By the time they see him, patients are understandably anxious. "They go online and see the pictures or read the blogs and think, 'Oh my God, my life is over.' "

Anhalt, who has treated 300 patients between the ages of 4 and 89 for various forms of the disease (one form of which he helped discover in 1990) has increasingly relied on periodic infusions of rituximab, a drug approved to treat rheumatoid arthritis and certain cancers. Last month, the Food and Drug Administration granted the drug, which is in a Phase III clinical trial, breakthrough therapy status, a designation that could speed its approval for pemphigus and facilitate insurance coverage. Other drugs, including prednisone and CellCept, an immunosuppressant drug often used to prevent organ rejection, are also prescribed, sometimes in combination.

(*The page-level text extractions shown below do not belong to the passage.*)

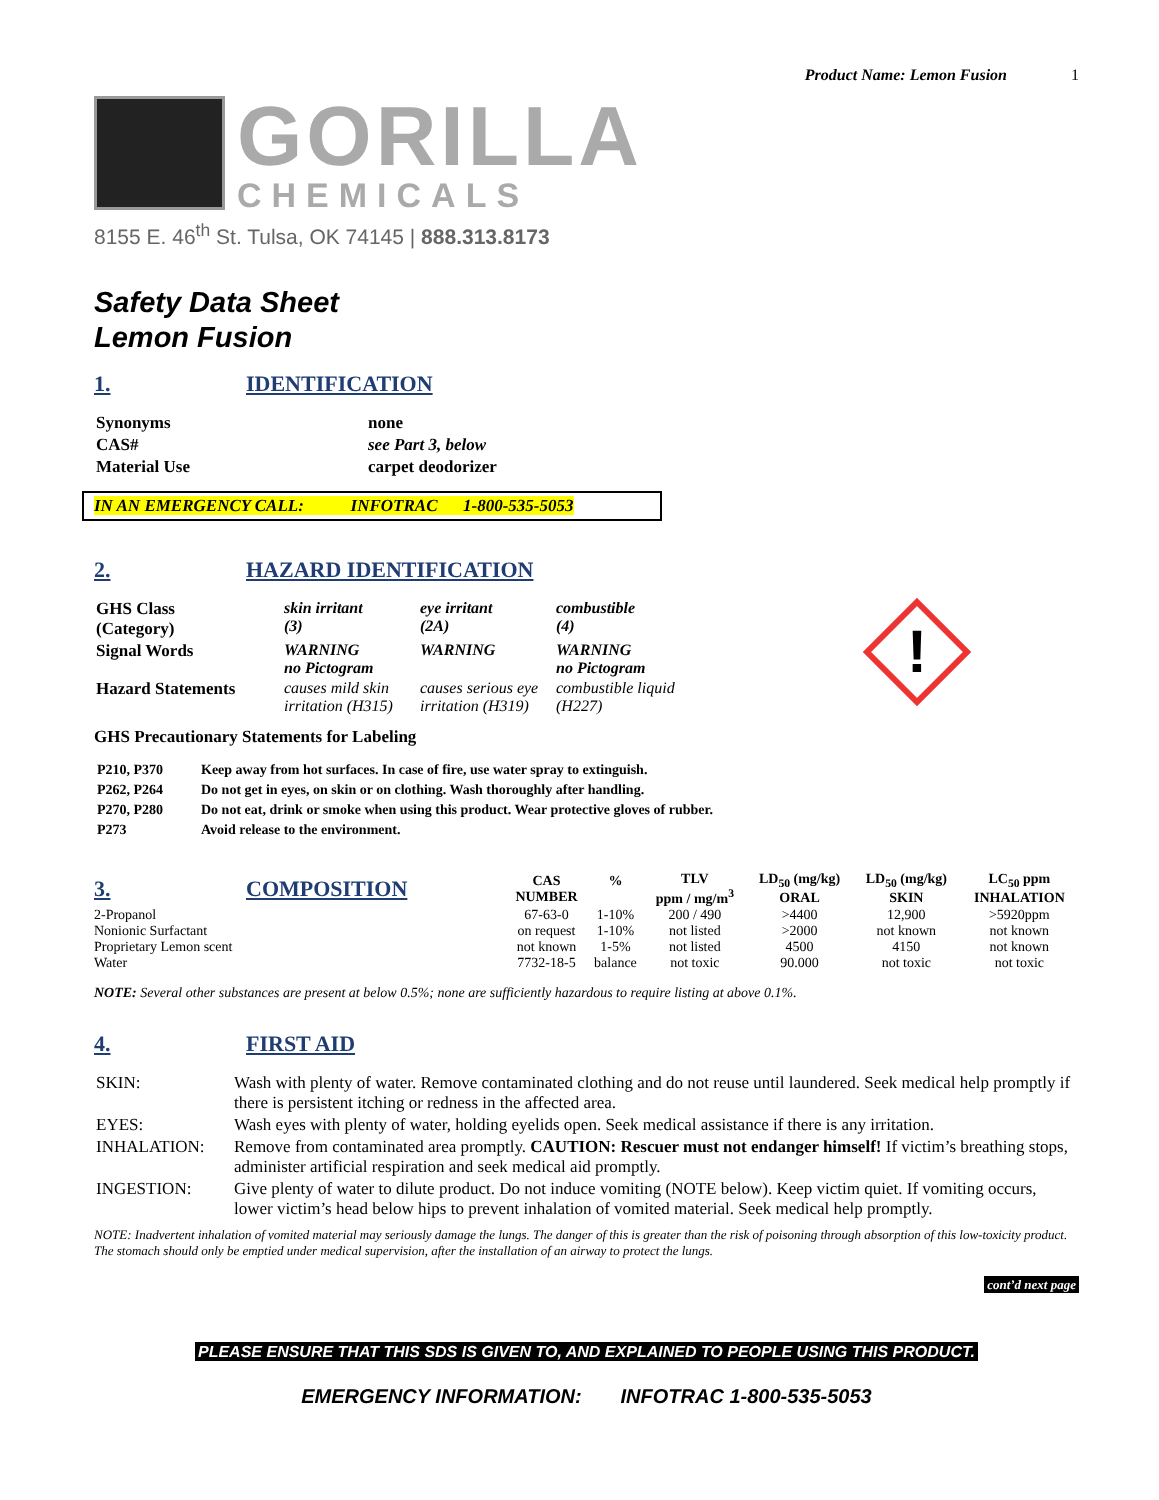Product Name: Lemon Fusion 1
GORILLA
CHEMICALS
8155 E. 46<sup>th</sup> St. Tulsa, OK 74145 | 888.313.8173
Safety Data Sheet
Lemon Fusion
1. IDENTIFICATION
| Synonyms | none |
| CAS# | see Part 3, below |
| Material Use | carpet deodorizer |
IN AN EMERGENCY CALL: INFOTRAC 1-800-535-5053
2. HAZARD IDENTIFICATION
| GHS Class (Category) | skin irritant (3) | eye irritant (2A) | combustible (4) |
| Signal Words | WARNING no Pictogram | WARNING | WARNING no Pictogram |
| Hazard Statements | causes mild skin irritation (H315) | causes serious eye irritation (H319) | combustible liquid (H227) |
!
GHS Precautionary Statements for Labeling
| P210, P370 | Keep away from hot surfaces. In case of fire, use water spray to extinguish. |
| P262, P264 | Do not get in eyes, on skin or on clothing. Wash thoroughly after handling. |
| P270, P280 | Do not eat, drink or smoke when using this product. Wear protective gloves of rubber. |
| P273 | Avoid release to the environment. |
| 3. COMPOSITION | CAS NUMBER | % | TLV ppm / mg/m<sup>3</sup> | LD<sub>50</sub> (mg/kg) ORAL | LD<sub>50</sub> (mg/kg) SKIN | LC<sub>50</sub> ppm INHALATION |
| --- | --- | --- | --- | --- | --- | --- |
| 2-Propanol | 67-63-0 | 1-10% | 200 / 490 | >4400 | 12,900 | >5920ppm |
| Nonionic Surfactant | on request | 1-10% | not listed | >2000 | not known | not known |
| Proprietary Lemon scent | not known | 1-5% | not listed | 4500 | 4150 | not known |
| Water | 7732-18-5 | balance | not toxic | 90.000 | not toxic | not toxic |
NOTE: Several other substances are present at below 0.5%; none are sufficiently hazardous to require listing at above 0.1%.
4. FIRST AID
| SKIN: | Wash with plenty of water. Remove contaminated clothing and do not reuse until laundered. Seek medical help promptly if there is persistent itching or redness in the affected area. |
| EYES: | Wash eyes with plenty of water, holding eyelids open. Seek medical assistance if there is any irritation. |
| INHALATION: | Remove from contaminated area promptly. CAUTION: Rescuer must not endanger himself! If victim’s breathing stops, administer artificial respiration and seek medical aid promptly. |
| INGESTION: | Give plenty of water to dilute product. Do not induce vomiting (NOTE below). Keep victim quiet. If vomiting occurs, lower victim’s head below hips to prevent inhalation of vomited material. Seek medical help promptly. |
NOTE: Inadvertent inhalation of vomited material may seriously damage the lungs. The danger of this is greater than the risk of poisoning through absorption of this low-toxicity product. The stomach should only be emptied under medical supervision, after the installation of an airway to protect the lungs.
cont’d next page
PLEASE ENSURE THAT THIS SDS IS GIVEN TO, AND EXPLAINED TO PEOPLE USING THIS PRODUCT.
EMERGENCY INFORMATION: INFOTRAC 1-800-535-5053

Rituximab, which has been successful in severe cases where other drugs did not work, is expensive, costing around $20,000 for a round of treatment. Because it has not been approved to treat pemphigus, "getting it paid for can be a problem," Anhalt said. Early treatment can result in faster and more durable remissions.

Starrels said that the diagnosis was a shock but that she was relieved to learn what was wrong and grateful to find a doctor who displayed both compassion and expertise.

"I had been in agony but was really trying to make the best of it," Starrels said.

She began taking prednisone and CellCept and then underwent the first of three rituximab infusions. Her insurance covered the first round without difficulty. Coverage of the last round was initially denied, but it was covered after Starrels appealed.

Over a period of months, her sores and blisters cleared up and her pain vanished. Her first remission lasted 18 months. The average remission lasts between 1.5 to 2.5 years, Anhalt said, but he knows of one patient whose remission has exceeded a decade.

Starrels said she has found great support online, through the International Pemphigus and Pemphigoid Foundation, a California-based group founded by a patient. The group has connected her with other patients and has been hugely helpful in managing the emotional and practical aspects of living with a difficult disease.